What’s next for Twitter after Elon Musk’s takeover?
The tech billionare has been itching to get his hands on the social media site – we must wait and see what he does with it, writes Adam Smith
Elon Musk’s route to taking over Twitter has been long and winding. Three weeks ago, he was its largest shareholder with a seat on the board. Then he was off the board, with Twitter chief exec Parag Agrawal saying it was “for the best”. Now the entire company will be handed to the Tesla billionaire for £35bn.
Reaction has been swift among users of Twitter, which Musk has described as the world’s “digital town square”.
But he will not take over for months yet as the deal is examined by financiers, as well by regulators in the US and Europe – neither of which are expected to hold up the proceedings.
Twitter’s shareholders will then need to vote on the deal, which is expected to close this year; while no other timetable has been set, the company has an annual meeting in May.
The question on everyone’s lips is: what is going to happen to Twitter? The unsatisfying answer is that nobody knows. There is a term in the computer industry called vapourware, which is a piece of hardware or software that has been announced to the public but may never actually be made. In 2020, TikTok was definitely going to be purchased by Microsoft, then by Walmart, then by Oracle, at the behest of President Trump. Eventually, no one bought it. Stranger things have happened.
In practical terms, Musk’s current wishlist – an edit button, eliminating cryptocurrency scams, authenticating users, and making the site’s algorithm open-source – is impossible to evaluate until it becomes more tangible.

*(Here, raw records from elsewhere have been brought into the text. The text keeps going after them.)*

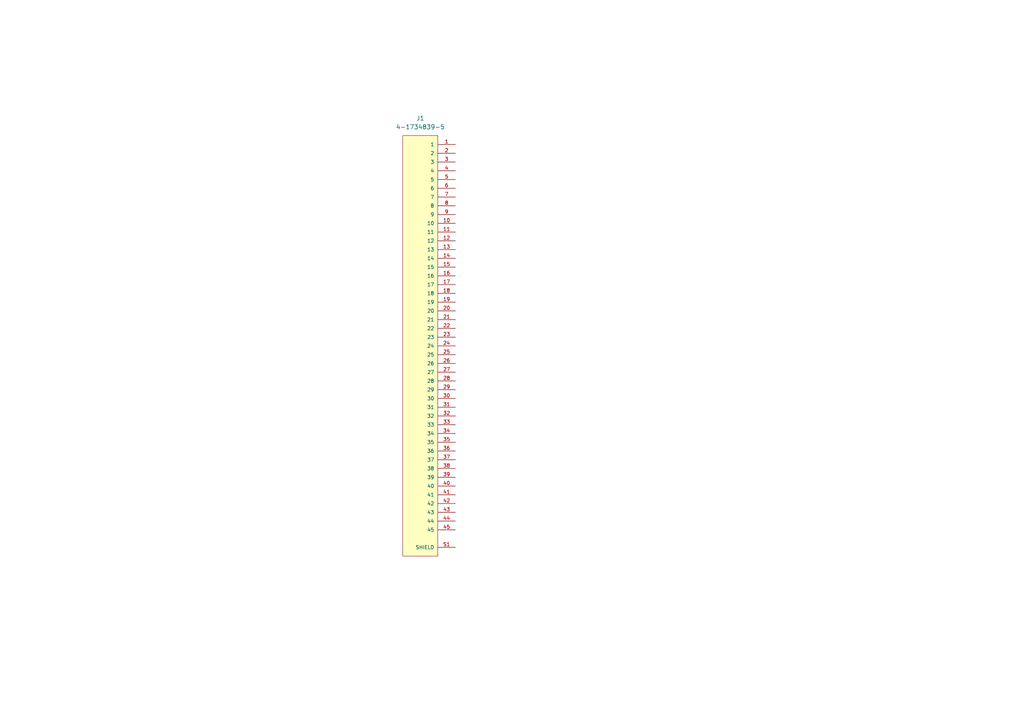
<source format=kicad_sch>
(kicad_sch
	(version 20250114)
	(generator "eeschema")
	(generator_version "9.0")
	(uuid "aa1c9a46-f3b0-4783-a938-7c61f2a8ed84")
	(paper "A4")
	
	(symbol
		(lib_id "FPC-CON-45PIN-0.5MM:4-1734839-5")
		(at 121.92 97.79 0)
		(unit 1)
		(exclude_from_sim no)
		(in_bom yes)
		(on_board yes)
		(dnp no)
		(fields_autoplaced yes)
		(uuid "aec086bc-97f5-4e9b-a462-4246c95e2e2a")
		(property "Reference" "J1"
			(at 121.92 34.29 0)
			(effects
				(font
					(size 1.27 1.27)
				)
			)
		)
		(property "Value" "4-1734839-5"
			(at 121.92 36.83 0)
			(effects
				(font
					(size 1.27 1.27)
				)
			)
		)
		(property "Footprint" "Connector-FPC-45-0.5mm:TE_4-1734839-5"
			(at 121.92 97.79 0)
			(effects
				(font
					(size 1.27 1.27)
				)
				(justify bottom)
				(hide yes)
			)
		)
		(property "Datasheet" ""
			(at 121.92 97.79 0)
			(effects
				(font
					(size 1.27 1.27)
				)
				(hide yes)
			)
		)
		(property "Description" ""
			(at 121.92 97.79 0)
			(effects
				(font
					(size 1.27 1.27)
				)
				(hide yes)
			)
		)
		(property "Comment" "4-1734839-5"
			(at 121.92 97.79 0)
			(effects
				(font
					(size 1.27 1.27)
				)
				(justify bottom)
				(hide yes)
			)
		)
		(property "DigiKey_Part_Number" "2266-4-1734839-5TR-ND"
			(at 121.92 97.79 0)
			(effects
				(font
					(size 1.27 1.27)
				)
				(justify bottom)
				(hide yes)
			)
		)
		(property "MF" "TE Connectivity"
			(at 121.92 97.79 0)
			(effects
				(font
					(size 1.27 1.27)
				)
				(justify bottom)
				(hide yes)
			)
		)
		(property "Purchase-URL" "https://www.snapeda.com/api/url_track_click_mouser/?unipart_id=2382752&manufacturer=TE Connectivity&part_name=4-1734839-5&search_term=None"
			(at 121.92 97.79 0)
			(effects
				(font
					(size 1.27 1.27)
				)
				(justify bottom)
				(hide yes)
			)
		)
		(property "Package" "None"
			(at 121.92 97.79 0)
			(effects
				(font
					(size 1.27 1.27)
				)
				(justify bottom)
				(hide yes)
			)
		)
		(property "Check_prices" "https://www.snapeda.com/parts/4-1734839-5/TE+Connectivity+AMP+Connectors/view-part/?ref=eda"
			(at 121.92 97.79 0)
			(effects
				(font
					(size 1.27 1.27)
				)
				(justify bottom)
				(hide yes)
			)
		)
		(property "STANDARD" "Manufacturer Recommendations"
			(at 121.92 97.79 0)
			(effects
				(font
					(size 1.27 1.27)
				)
				(justify bottom)
				(hide yes)
			)
		)
		(property "PARTREV" "C"
			(at 121.92 97.79 0)
			(effects
				(font
					(size 1.27 1.27)
				)
				(justify bottom)
				(hide yes)
			)
		)
		(property "SnapEDA_Link" "https://www.snapeda.com/parts/4-1734839-5/TE+Connectivity+AMP+Connectors/view-part/?ref=snap"
			(at 121.92 97.79 0)
			(effects
				(font
					(size 1.27 1.27)
				)
				(justify bottom)
				(hide yes)
			)
		)
		(property "MP" "4-1734839-5"
			(at 121.92 97.79 0)
			(effects
				(font
					(size 1.27 1.27)
				)
				(justify bottom)
				(hide yes)
			)
		)
		(property "EU_RoHS_Compliance" "Compliant"
			(at 121.92 97.79 0)
			(effects
				(font
					(size 1.27 1.27)
				)
				(justify bottom)
				(hide yes)
			)
		)
		(property "Description_1" "Conn FPC Connector SKT 45 POS 0.5mm Solder RA SMD T/R"
			(at 121.92 97.79 0)
			(effects
				(font
					(size 1.27 1.27)
				)
				(justify bottom)
				(hide yes)
			)
		)
		(property "MANUFACTURER" "TE Connectivity"
			(at 121.92 97.79 0)
			(effects
				(font
					(size 1.27 1.27)
				)
				(justify bottom)
				(hide yes)
			)
		)
		(pin "9"
			(uuid "958741cc-e010-44e6-9b28-bd2c230e6866")
		)
		(pin "42"
			(uuid "6deed6b9-1517-4c9e-8174-6d36ad911696")
		)
		(pin "35"
			(uuid "e8b7bc8b-6299-440e-9dba-05f32bf78d47")
		)
		(pin "26"
			(uuid "4b1a76a3-871a-4fd2-a3c9-54590f9c4b56")
		)
		(pin "15"
			(uuid "074423d0-eb98-4e49-8efa-c70781f68157")
		)
		(pin "2"
			(uuid "3a3e7c59-8d94-4325-a051-3eaa539ffdd7")
		)
		(pin "3"
			(uuid "d447ab19-5d9b-4fd0-9809-b2da4b8e1c16")
		)
		(pin "16"
			(uuid "013f9136-a288-4ece-bf73-6ed37ef6e128")
		)
		(pin "8"
			(uuid "a165e1b3-0849-4dcd-b6d1-8ef1b40e702e")
		)
		(pin "24"
			(uuid "8ada4954-752e-4d55-bf31-816e10a665b6")
		)
		(pin "7"
			(uuid "441e6e2f-4f97-4705-b95b-b169695f9835")
		)
		(pin "29"
			(uuid "79d3425c-3ee8-4e9f-9a37-f4736fd65512")
		)
		(pin "21"
			(uuid "3fe8de56-ed2e-4b08-915e-3d835ea49da7")
		)
		(pin "37"
			(uuid "7882ada8-f810-4e96-b7f2-3973acf594cf")
		)
		(pin "17"
			(uuid "7d95a3d3-7553-4de7-885c-afd66751d4bb")
		)
		(pin "S2"
			(uuid "1168642c-77d3-42d0-8061-78ce15d66cd6")
		)
		(pin "34"
			(uuid "0b8b32ec-a41a-4b12-84f8-5c0dc3526134")
		)
		(pin "14"
			(uuid "f07aead2-4013-45bf-9e74-9c66c9e6c133")
		)
		(pin "38"
			(uuid "5dd0597a-d67a-4eb9-9b5a-44643825fe2d")
		)
		(pin "10"
			(uuid "bf0128bd-1ed9-4f8d-bd62-426e6fcfae85")
		)
		(pin "12"
			(uuid "0bd3f074-5798-43ac-b94f-4d7d74914ce0")
		)
		(pin "20"
			(uuid "4cd09a10-cfe9-40fb-aafa-c6e81c2f8ed6")
		)
		(pin "19"
			(uuid "79d8ee83-d561-48e3-a7c6-48144deedd10")
		)
		(pin "45"
			(uuid "c3ae548c-6acd-4760-b2a9-63d5bd728502")
		)
		(pin "22"
			(uuid "022c1d4f-9ab5-4ca8-bddf-ce5d92b13ff3")
		)
		(pin "40"
			(uuid "340a9ff8-0225-4bcc-bb88-b1ee6b22827d")
		)
		(pin "36"
			(uuid "9f2a7531-0d66-4203-92fd-c3172c3fa4f8")
		)
		(pin "4"
			(uuid "4a8e8380-1f6c-4d77-8540-0b7b0fac7ff0")
		)
		(pin "5"
			(uuid "90cd34af-05a8-4715-b8fd-3a84b06f713c")
		)
		(pin "32"
			(uuid "e200dcfa-7bf1-4dcc-8997-8c74a51a1710")
		)
		(pin "33"
			(uuid "da2fe86b-6d1a-4e9e-ae5b-4786e5c2b177")
		)
		(pin "6"
			(uuid "91e485d8-f7d9-4f52-a7a9-479dbd80b43d")
		)
		(pin "1"
			(uuid "7f6a92be-6b12-4f79-8aa6-921a3b3cd2ce")
		)
		(pin "18"
			(uuid "78b50992-3950-44c1-a9d0-3a965dafb2d5")
		)
		(pin "30"
			(uuid "aa35c0e2-7491-4271-973b-31a3f1b6b67f")
		)
		(pin "41"
			(uuid "09a7037b-b218-49c4-b29e-a4785e2204c2")
		)
		(pin "27"
			(uuid "809718f2-a25b-48e8-a772-e0ba15d14a4f")
		)
		(pin "28"
			(uuid "62502605-38d1-458c-97e6-56060b1c8079")
		)
		(pin "23"
			(uuid "ffa6744f-fa3d-46fc-b26e-1669ebcf4176")
		)
		(pin "39"
			(uuid "ad034b4f-a942-4510-a5d6-c4eb2390c216")
		)
		(pin "11"
			(uuid "32fd6fb0-3997-48de-8160-f060956732dc")
		)
		(pin "31"
			(uuid "7eb6fd93-011f-4d3f-9fb0-ec4914bf9ee1")
		)
		(pin "13"
			(uuid "e563200c-ad1d-4dc6-bdf1-d8361a4463b5")
		)
		(pin "S1"
			(uuid "41dc8e8a-b208-42c0-868f-416ea9aa9c57")
		)
		(pin "44"
			(uuid "84eae199-a7ec-47aa-927b-a8d7f9797d41")
		)
		(pin "25"
			(uuid "4223d456-a42d-48f8-94e2-45bd41d78b97")
		)
		(pin "43"
			(uuid "8fcf5c9d-b7c2-4996-88c0-d95100344c79")
		)
		(instances
			(project "dom_panel"
				(path "/8fbd3732-812c-4333-8351-7e7df938a7a4/bbb302c7-5275-4c78-aba4-e98feb38b89a"
					(reference "J1")
					(unit 1)
				)
			)
		)
	)
)

</source>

Technology experts have pointed out that letting people see how Twitter’s algorithm works is likely to increase the proficiency of scammers rather than reduce it, as well as encouraging legislators, pundits, and trolls to post random screenshots of code to reverse-engineer the Twitter feed like a soothsayer reading tea leaves. Others say that eliminating bots is antithetical to the “free speech absolutism” to which Musk claims to subscribe.
A decade ago, one Twitter executive described the platform as the “free speech wing of the free speech party” but over the years found that such a position was untenable, and that curation was necessary. Even so, Twitter censors less than bigger platforms such as Facebook or Instagram – it allows pornography, for example – and is still nicknamed “the hellsite” by exasperated users. It’s hard to see how having fewer filters will improve that.

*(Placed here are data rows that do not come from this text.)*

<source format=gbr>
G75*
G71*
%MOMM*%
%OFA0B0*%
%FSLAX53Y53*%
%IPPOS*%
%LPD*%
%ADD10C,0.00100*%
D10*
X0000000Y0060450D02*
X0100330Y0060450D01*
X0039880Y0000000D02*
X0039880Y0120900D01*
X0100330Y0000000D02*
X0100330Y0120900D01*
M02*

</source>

Many users will no doubt follow Jameela Jamil and quit the platform over Musk’s takeover. Others might join. Twitter has around 200 million global users, compared to Snapchat’s 300 million, while TikTok, Instagram, YouTube, and Facebook number in billions, so there is room for it to grow.
Twitter’s nature as a newsroom – a digital space where world events happen – is what distinguishes it from other platforms, but its sale will put it under the control of a single billionaire elite just like Mark Zuckerberg’s Facebook and Evan Spiegel’s Snapchat. It will also put Musk in the firing line of governments still tackling issues of moderation, misinformation, and other online harms, and it is unclear whether someone dedicated to colonising Mars will have time for what he might see as the trivialities of his big ideals.